Frey Vineyards’ rustic charms.
If Mendocino means anything to European wine drinkers, it probably means organic. Frey Vineyards whom I would visit that morning was the USA’s first all-organic winery, whilst the giant Fetzer Vineyards really put Mendocino on the UK map with its popular and biodynamic Bonterra label. Parducci, also on my list of visits that day claims to the the worlds first carbon-neutral winery too. Sitting in Frey Vineyards charming winery garden as assorted dogs run back and forth, various Mrs Madrigal lookalikes patiently tend the garden, and bluebirds and hummingbirds flit around constantly, it is easy to see that a huge part of Mendocino’s charm – and its strength – is the strong beat of its rural heart and its people. Viticulture in Mendocino began in the 1850s, much of the intial planting done by Italian immigrants. As recently as 1997 there were only 36 wineries in operation. Today that number is 90-plus, with almost a third farming organically. Most are family-owned, by families with a long heritage in the area. Sited along the Russian and Navarro Rivers, this is a large and sparsely populated wine region, mountainous and much of it covered in forest.

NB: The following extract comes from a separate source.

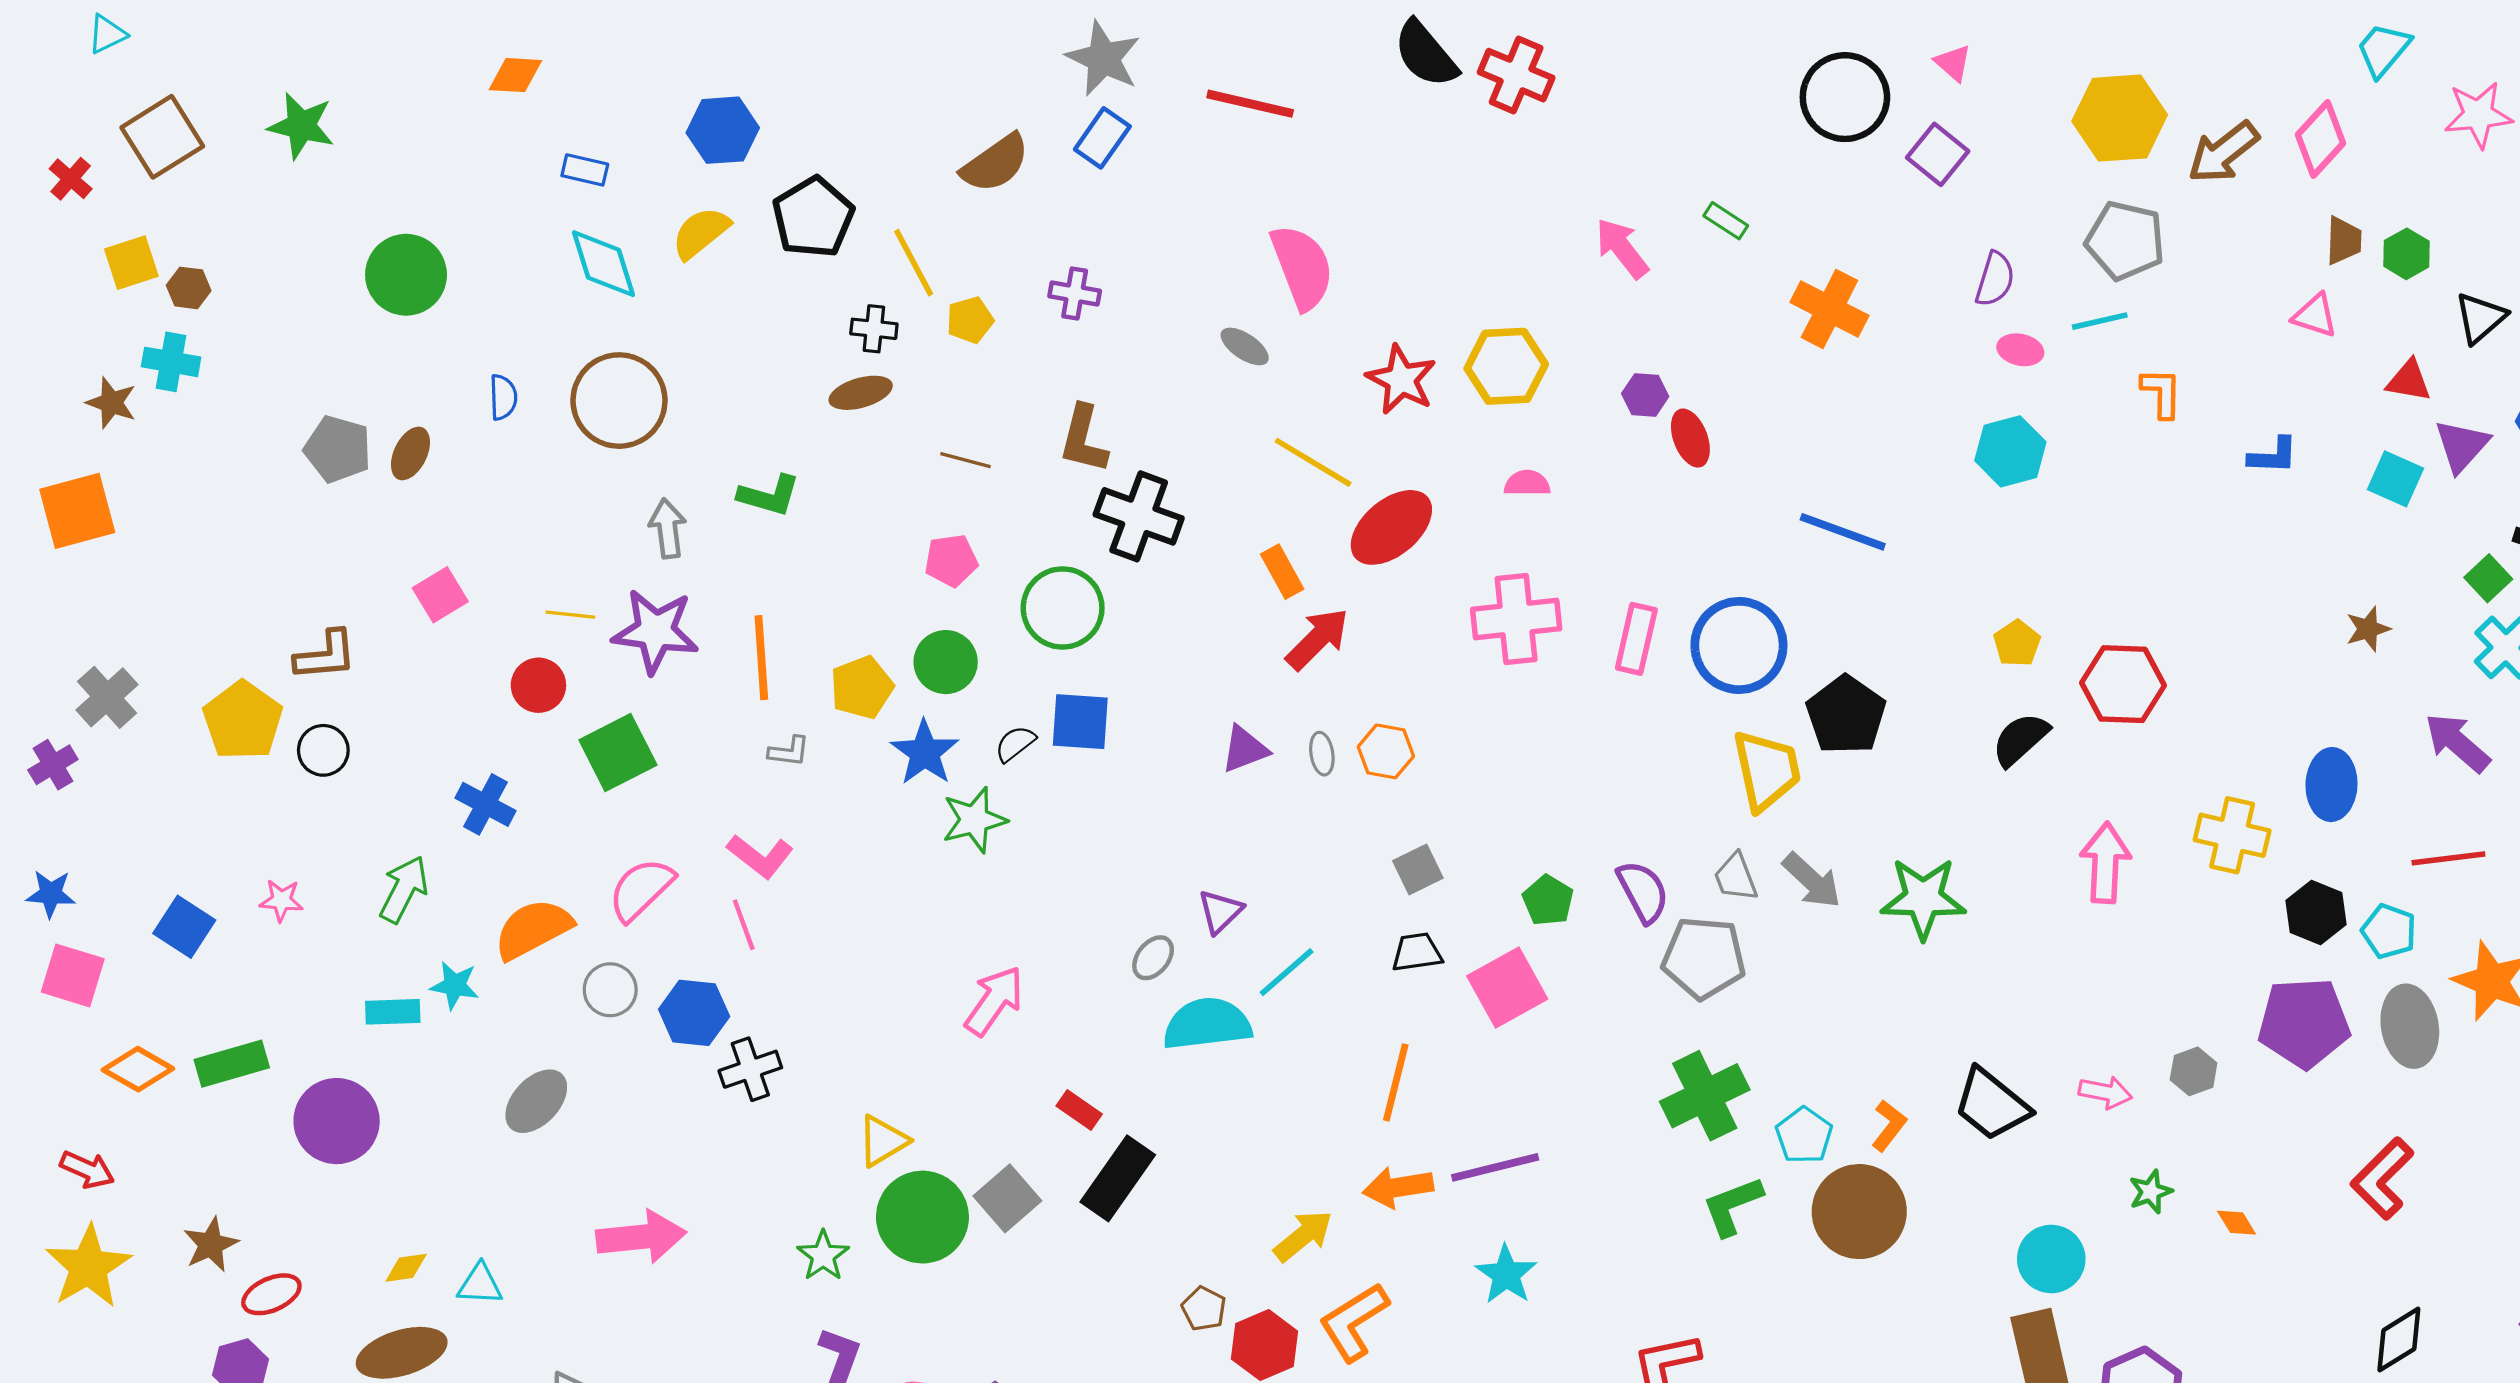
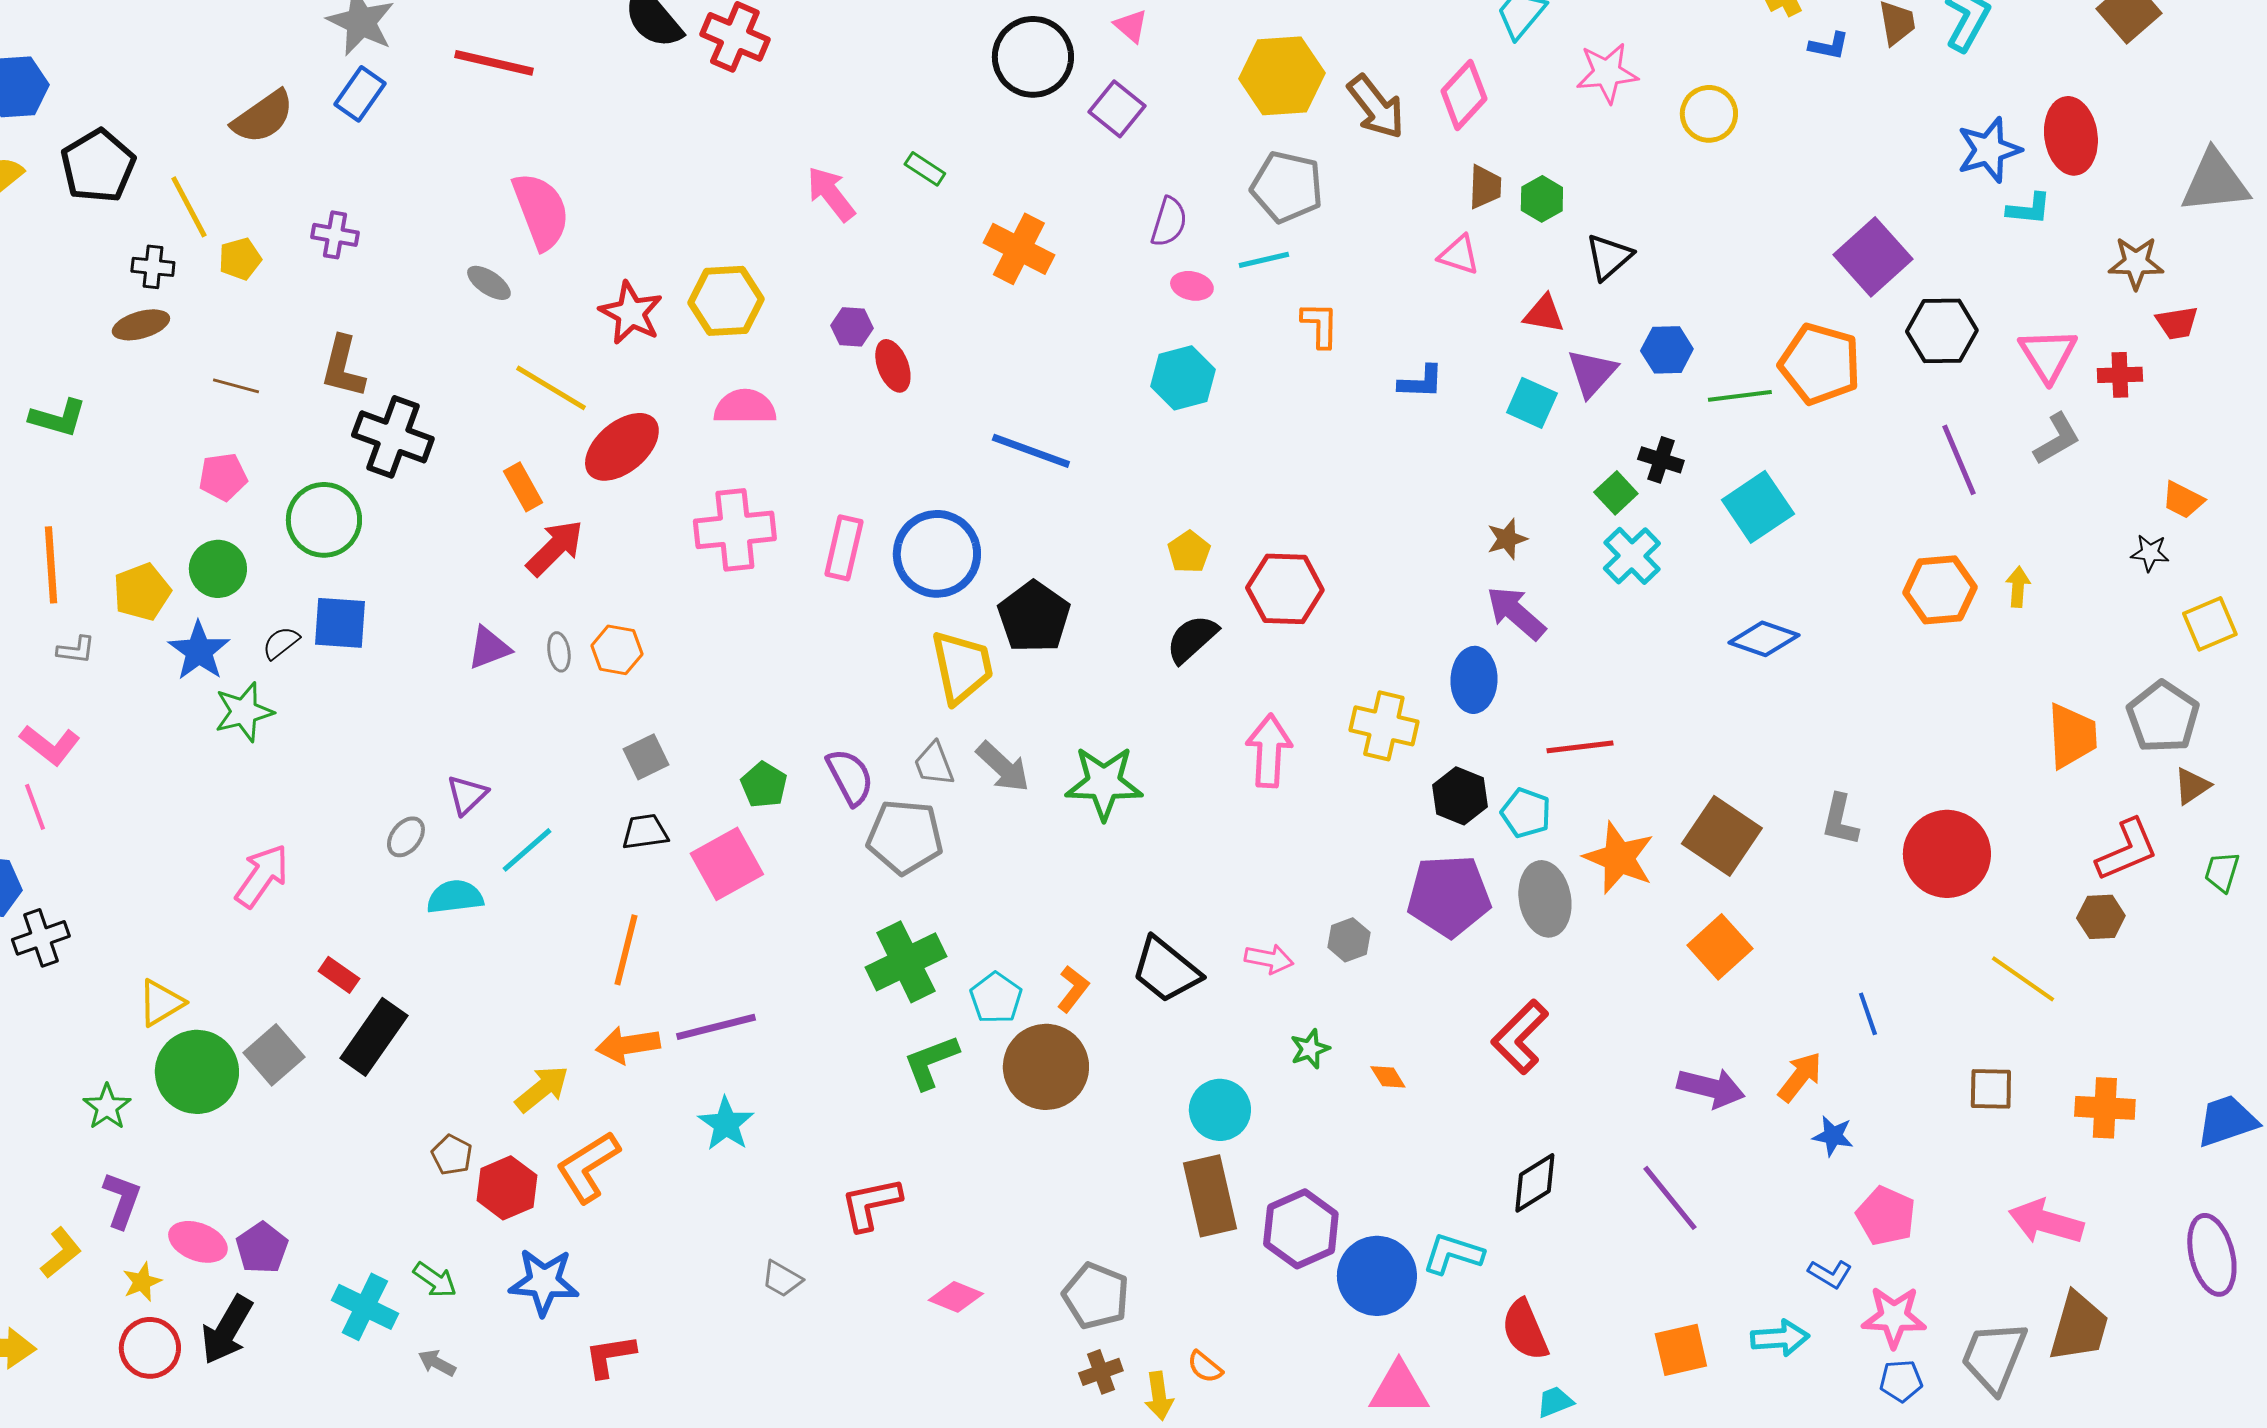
brown arrow: (2223, 152) -> (1376, 107), turned -90
pink semicircle: (1527, 483) -> (745, 407), size x1.5
purple arrow: (2457, 743) -> (1516, 613), moved
cyan semicircle: (1207, 1024) -> (455, 897), size x0.7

Weathered sandstone and volcanic soils predominate, with some red soils containing higher amounts of clay and with sandier, deeper amd more fertile soils on the valley floor. The climate here is Mediterranean, with cool, damp winters and warm and sunny summers. As with much of California’s wine country, the Pacific is a major influence, with fog and winds moderating temperatures especially towards the coast. Across Mendocino’s 10 American Viticultural Areas (AVAs), around 16,400 acres are planted to wine grapes with the predominant white variety being Chardonnay, followed by Sauvignon Blanc and then sizeable plantings of Gewurztraminer, Viognier and Chenin Blanc. For red wine varieties Cabernet Sauvignon and Pinot Noir dominate, with Zinfandel just a little behind, along with Merlot and Syrah. Of its 90-odd wineries, 10 are currently certified Biodynamic, a further 21 are certified organic and many more farm organically and environmentally without certification.
Mendocino producers and wines
The Anderson Valley is one Mendocino hot-spot, mainly because of its Pinot potential. But for my one day visit to the county I headed for another great AVA that lies along the Russian River, the Redwood Valley. The Redwood Valley houses some of the county’s longest-established wineries, and is the AVA with the biggest acreage of organic vineyards in California.